I am a new newbie DevOps Engineer and I need some help, please go easy on me :)
I was checking out our DEV AKS cluster at work and noticed that Fluentd is using a crazy amount of memory and isn't releasing it back, example below:
fluentd-dev-95qmh 13m 1719Mi
fluentd-dev-fhd4w 9m 1732Mi
fluentd-dev-n22hf 11m 660Mi
fluentd-dev-qlzd8 12m 524Mi
fluentd-dev-rg9gp 9m 2338Mi
Fluentd is deployed as a daemonset so I can't just scale it up or down, unfortunately.
The version we are running is 1.2.22075.8 and it get deployed via CI/CD pipelines using a deployment.yml file and a dockerfile.
Here is the dockerfile:
FROM quay.io/fluentd_elasticsearch/fluentd:v3.2.0
#RUN adduser --uid 10000 --gecos '' --disabled-password fluent --no-create-home && \
#chown fluent:fluent /entrypoint.sh && \
#chown -R fluent:fluent /etc/fluent/ && \
#chown -R fluent:fluent /usr/local/bin/ruby && \
#chown -R fluent:fluent /usr/local/bundle/bin/fluent* && \
#chmod -R fluent:fluent /var/lib/docker/containers && \
#chmod -R fluent:fluent /var/log
#USER fluent
I went to https://quay.io/repository/fluentd_elasticsearch/fluentd?tab=tags&tag=latest and saw that there were newer versions available. I wanted to update Fluentd to v3.3.0 and I thought I could just do this by changing the version number in the dockerfile and triggering a build. I did this the release pipeline failed, two pods were in "CrashLoopBackOff" state and three pods were running normally. I also had a bunch of errors related to Ruby. I know, I should have taken note of the errors but since this was at work I just scared and reverted the version in the dockerfile back to v3.2.0 from v3.3.0 and triggered a build and everything went back to how it was before.

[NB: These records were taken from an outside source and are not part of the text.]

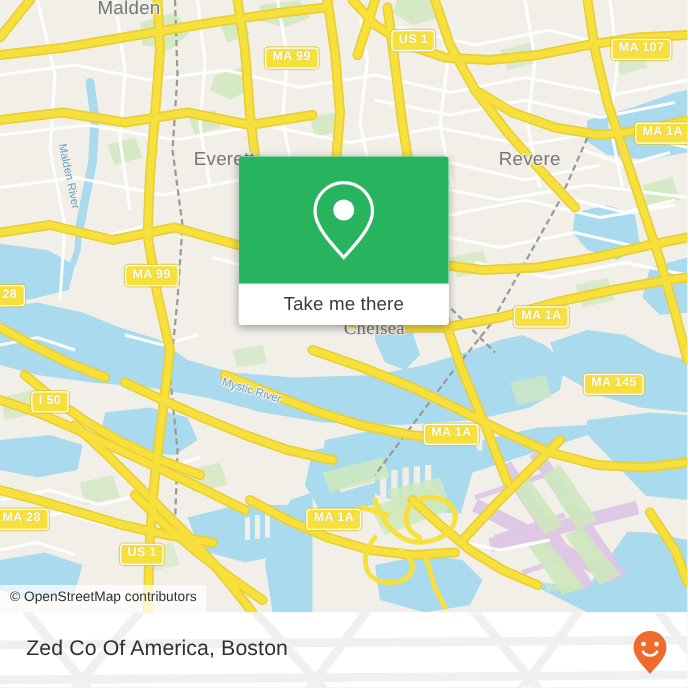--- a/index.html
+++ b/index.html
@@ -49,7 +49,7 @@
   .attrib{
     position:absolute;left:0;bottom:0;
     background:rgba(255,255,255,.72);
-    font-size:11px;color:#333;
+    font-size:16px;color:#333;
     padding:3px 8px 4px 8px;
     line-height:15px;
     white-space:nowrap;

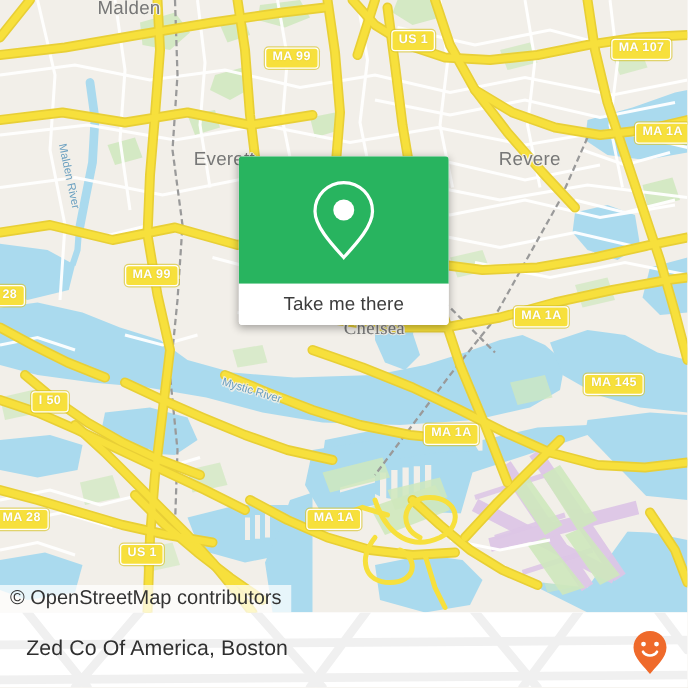--- a/index.html
+++ b/index.html
@@ -369,7 +369,7 @@
         <path d="M-10 54 L550 50"></path>
       </g>
     </svg>
-    <div class="footer-title">Zed Co Of America, Boston</div>
+    <div class="footer-title">Zed Co Of America, Malden</div>
     <div class="brand">
       <svg width="28" height="36" viewBox="0 0 28 36">
         <path d="M14 0.8 C 6.6 0.8, 0.8 6.6, 0.8 14 C 0.8 22.5, 10 30, 14 35.2 C 18 30, 27.2 22.5, 27.2 14 C 27.2 6.6, 21.4 0.8, 14 0.8 Z" fill="#ef6a2b"></path>

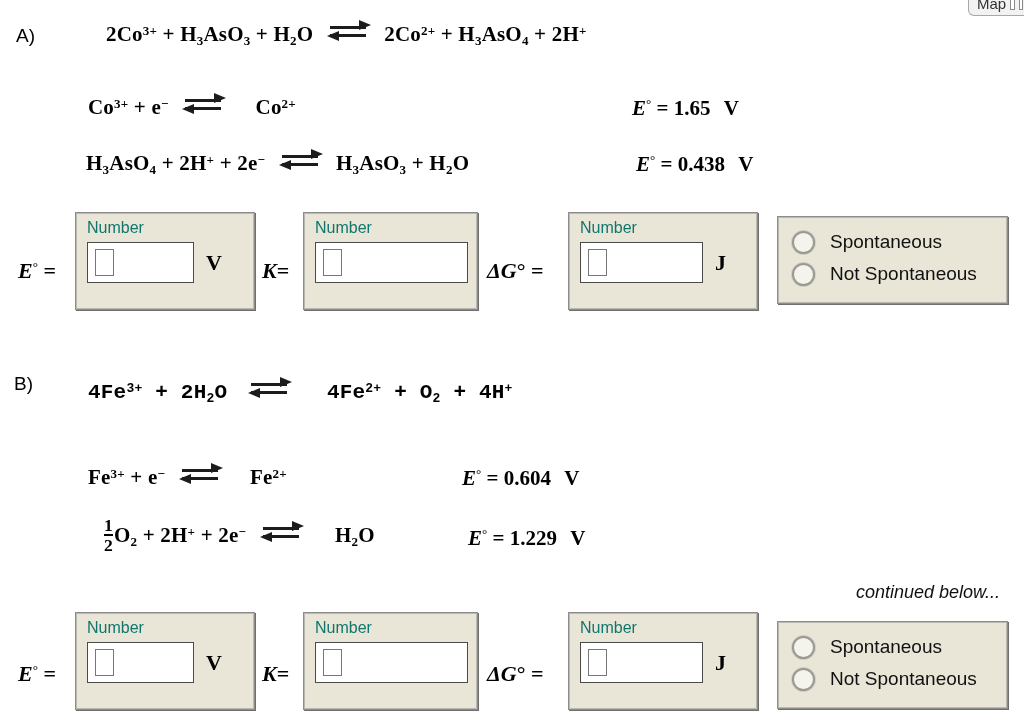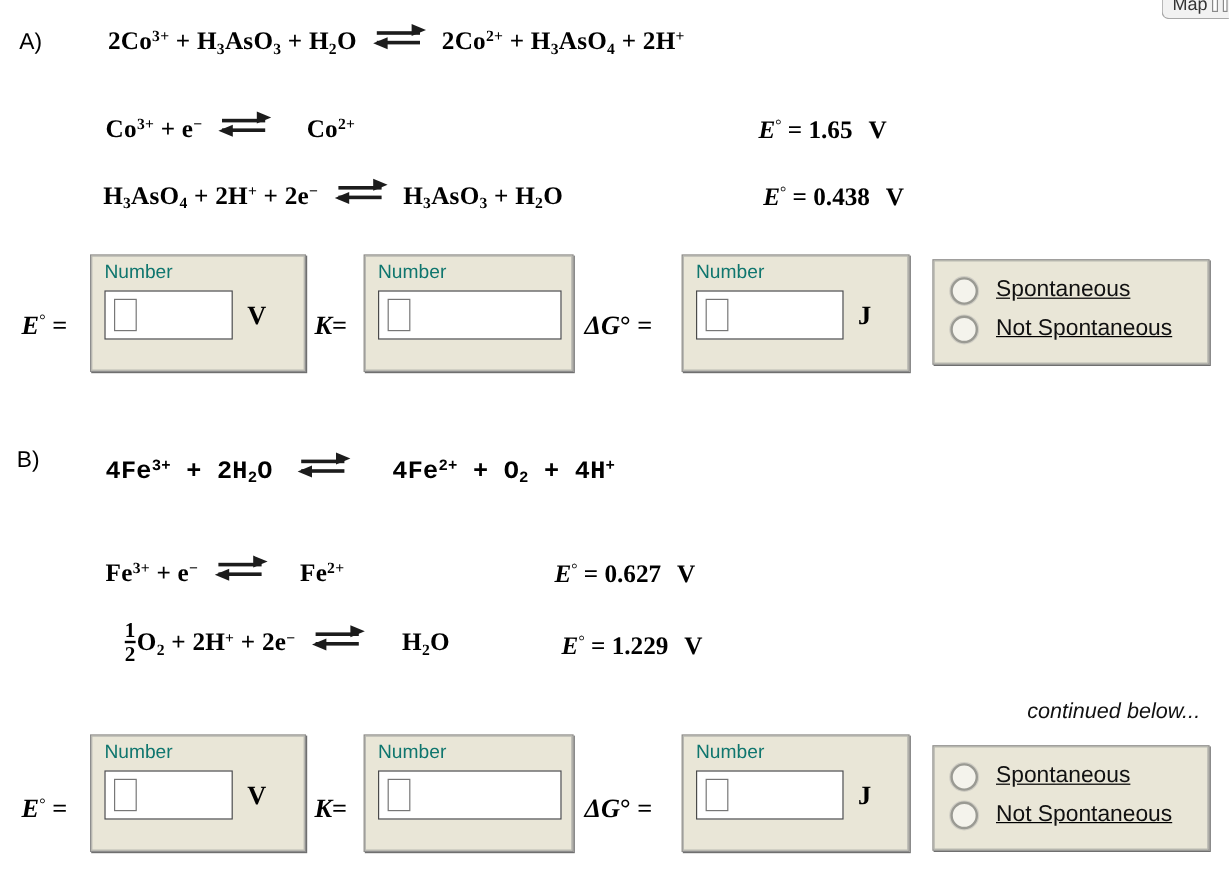--- a/index.html
+++ b/index.html
@@ -243,7 +243,7 @@
 
 <div class="abs sect-label" style="left:16px; top:25px;">A)</div>
 
-<div class="abs eq" style="left:90px; top:21px;">
+<div class="abs eq" style="left:106px; top:21px;">
   <span><span>2Co</span><sup>3+</sup><span> + H</span><sub>3</sub><span>AsO</span><sub>3</sub><span> + H</span><sub>2</sub><span>O</span></span>
   <span class="arrow">
     <span class="bar top"></span><span class="head right"></span>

Could someone please help me out? How do I update the version of the Fluentd daemonset? Is there a way I can restart these pods and clear the memory? I've Googled this question and it doesn't seem like there is a way to do this easily because it is not a regular deployment.
Also, any idea why fluentd would be eating so much memory?
Any help would be appreciated, I need to resolve this ASAP because this issue is having a negative impact on the DEV cluster, 3 out of 5 nodes are above 110% memory usage.
Thank you
CodePudding user response:
Regarding the question about restarting the fluentd pods:
If you have permissions to delete pods in the namespace where fluentd is deployed, you can simply delete the pods to restart fluentd
kubectl delete pod fluentd-xxxxx
Since the daemonset definition is still there the Kubernetes control plane will notice there are fluentd pods missing and start new ones. This will however mean that there will be a short time windows where there will be no fluentd running on the node (i.e the time between the delete command is issued and until the new fluentd pod is operational). The Control plane will detect that there are fluentd pods missing almost instantly, but they do take some time to start.
CodePudding user response:
as far as I understand, you want to upgrade fluentd to v3.3.0 and find a solution for the high memory usage.
as far as the update goes, it is correct to build the new container image if you need to. after building the new container image, you have to configure the k8s deployment to use the new build image and then run the deployment again. you can set the container image tag in the deployment file under spec.template.spec.containers[0].image
.
regarding the high memory usage: fluentd always uses some memory (in our clusters around ~700-1000MB per pod) and I consider this to be a normal amount. there are articles that suggest that fluentd can be run with significantly lower memory usage and while this may be true, I've never seen it in a production scenario where the log pipeline is actually processing, sorting and pushing a considerable amount of log data using plugins, filters and such. remeber to set the requests/limits in your k8s deployment accordingly and don't be too restrictive because you don't want your logging pipeline to fail everytime there are network hiccups and such.
if the memory usage is drastically higher than expected (~1.5-2GB or more) it is very likely that your logging backend (elasticsearch) is not able to keep up with the amount of requests and throttles those requests or even denies to accept new ones. to be able to debug this, you have to increase the log level of fluentd and check the logs of your logging backend. if that is the case, you can do one of the following:
- decrease the number of requests per time unit and increase the size of the chunks that fluentd pushes to elasticsearch. this is way easier to process for elasticsearch, because fewer but bigger requests are easier to process than more but smaller ones. this is a fluentd configuration.
- scale your logging backend. if you cannot/don't want to decrease the number of requests from fluentd, or you are not able to handle the problem with fluentd configs alone, you should scale your elasticsearch cluster by adding extra data nodes. if you don't already have them, add dedicated API nodes first to decrease the load on the data nodes before scaling them.
a less likely reason can be that you are using inline ruby expressions instead of plugins in your fluentd pipeline. if that is the case, this can cause performance issues, but try the above mentioned measures before because fluentd pipelines can be tricky if you don't know how to write/edit them.